Le esportazioni italiane nel marzo 2014 sono calate dello 0,8% rispetto al mese precedente, mentre il Pil nel primo trimestre di quest’anno si è ridotto dello 0,1% rispetto agli ultimi tre mesi del 2013 e dello 0,5% rispetto al primo trimestre dell’anno scorso. A colpire però è soprattutto il fatto che migliorano le esportazioni dell’Italia verso i Paesi europei, con un +10,9% verso la Spagna, mentre diminuiscono verso gli Stati extra-Ue come la Russia (-13,9%). A marzo 2014 il saldo commerciale (cioè la differenza tra esportazioni e importazioni) rimane positivo, pari a +3,9 miliardi di euro. Abbiamo chiesto al professor Marco Fortis, vicepresidente della Fondazione Edison, di commentare questi dati.



Come si spiega la riduzione delle esportazioni italiane nel marzo 2014?

Il cambiamento del clima internazionale ha influito sulla dinamica del Pil del primo trimestre. La dinamica delle esportazioni verso i Paesi extra-Ue ha rallentato, dopo essere stata la componente più vivace dell’export nell’ultimo anno e mezzo. La Russia ha fermato completamente gli investimenti e i suoi consumi sono in frenata, anche perché i paesi occidentali hanno adottato sanzioni e creato un clima per cui gli investitori stanno fuggendo da Mosca. L’export italiano verso la Russia equivale a un fatturato pari a un miliardo di euro in moda e calzatura, 600 milioni in mobili e arredamento, 1,5 miliardi in macchinari. Si tratta di prodotti tipici del Made in Italy, tali per cui se la Russia rallenta l’Italia ne risente in modo particolare.



Il calo dell’export proseguirà anche nei prossimi mesi?

Un rallentamento c’è e continuerà per un po’ per le difficoltà dei Paesi emergenti. La Turchia e la Cina attraversano una fase problematica e crescono meno di prima, la Russia è in tensione per motivi geopolitici, l’Ucraina è ferma. L’anno scorso numerosi Paesi extra-europei hanno svalutato enormemente le loro monete, e dunque hanno minore potere d’acquisto, proprio mentre l’euro si rafforza. Ciò non facilita certo le esportazioni italiane, perché il tasso di cambio erode parte del fatturato concordato nei contratti. Le attese per l’export nei prossimi due o tre mesi dovranno essere molto prudenti, anche se sono convinto che nel medio-lungo periodo le nostre esportazioni hanno un buon potenziale.
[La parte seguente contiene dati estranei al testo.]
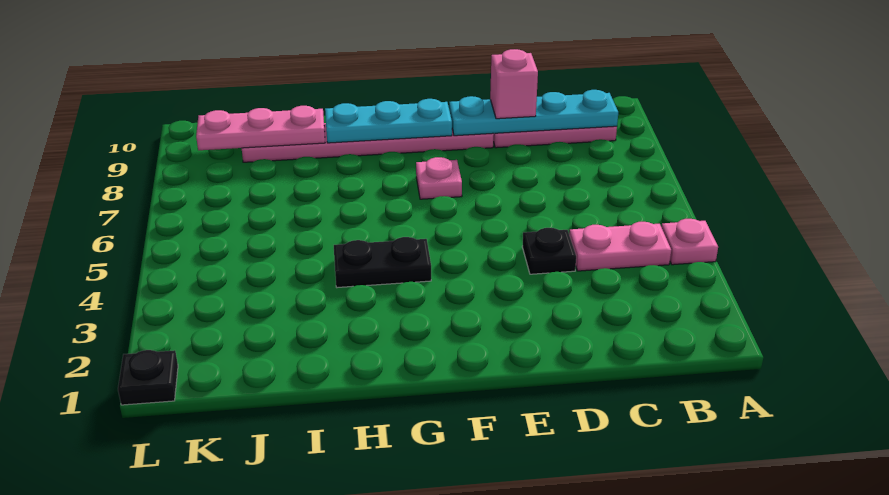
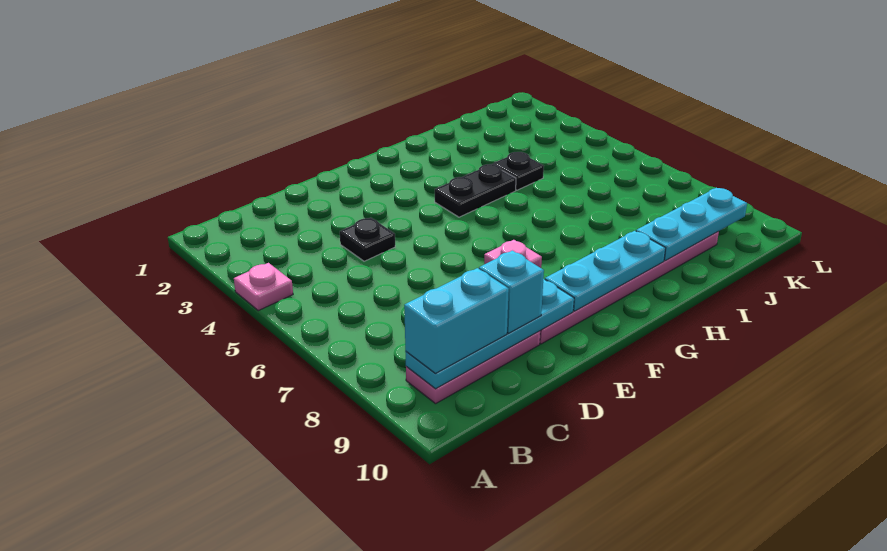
pink plate B4:C4 level 1 -> none
none -> cyan brick B9:C9 level 3
pink brick D9 level 3 -> cyan brick D9 level 3
pink plate I9:K9 level 2 -> cyan plate I9:K9 level 2
black plate L1 level 1 -> black plate I4 level 1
Quanto è significativo il –0,1% registrato dal Pil nel primo trimestre 2014?

Il Pil scende, ma ha avuto la sua diminuzione più bassa dal 2011, cioè da quando è ricominciata la caduta del prodotto lordo. Questi dati significano che la domanda interna rimane ancora debole, e la produzione industriale non ha un trend costantemente in risalita. Il quadro ancora non è stabilizzato, e non coincide con il clima di aspettative più positivo che si è materializzato soprattutto dal secondo trimestre 2013.

 

Lei che cosa si attende per il nostro Paese?

Dopo l’inizio ancora debole del 2014, la seconda metà di quest’anno sarà più robusta e ci riporterà verso quei valori attesi di crescita del Pil che saranno intorno allo 0,5-0,7% previsti dalle principali istituzioni internazionali. L’Europa sta ancora attraversando una fase di assestamento e contrazione o debolezza nella domanda interna che riguarda tutti i Paesi. L’austerità ha colpito Italia, Spagna, Grecia, Irlanda e Portogallo, e anche l’economia di Francia e Paesi Bassi è abbastanza ferma. È un quadro dove è difficile che le esportazioni vadano bene in quanto il mercato interno Ue rimane fermo e i Paesi emergenti hanno rallentato.

 

Il fatto che anche il Pil di paesi come gli Usa non va così bene, significa che non è un problema solo dell’austerity europea?

Gli europei stanno cercando di tenere sotto controllo il debito pubblico con un rigore che gli altri paesi non hanno. Ma anche altri Stati extra-Ue non hanno ancora risolto gli squilibri finanziari privati e non solo. Negli Stati Uniti l’intera ripresa dopo la crisi è stata appannaggio di una ristretta porzione della popolazione. Il ceto medio e gran parte della popolazione hanno ancora redditi in gran parte inferiori a quelli pre-crisi, mentre sono aumentati notevolmente quelli dei più ricchi.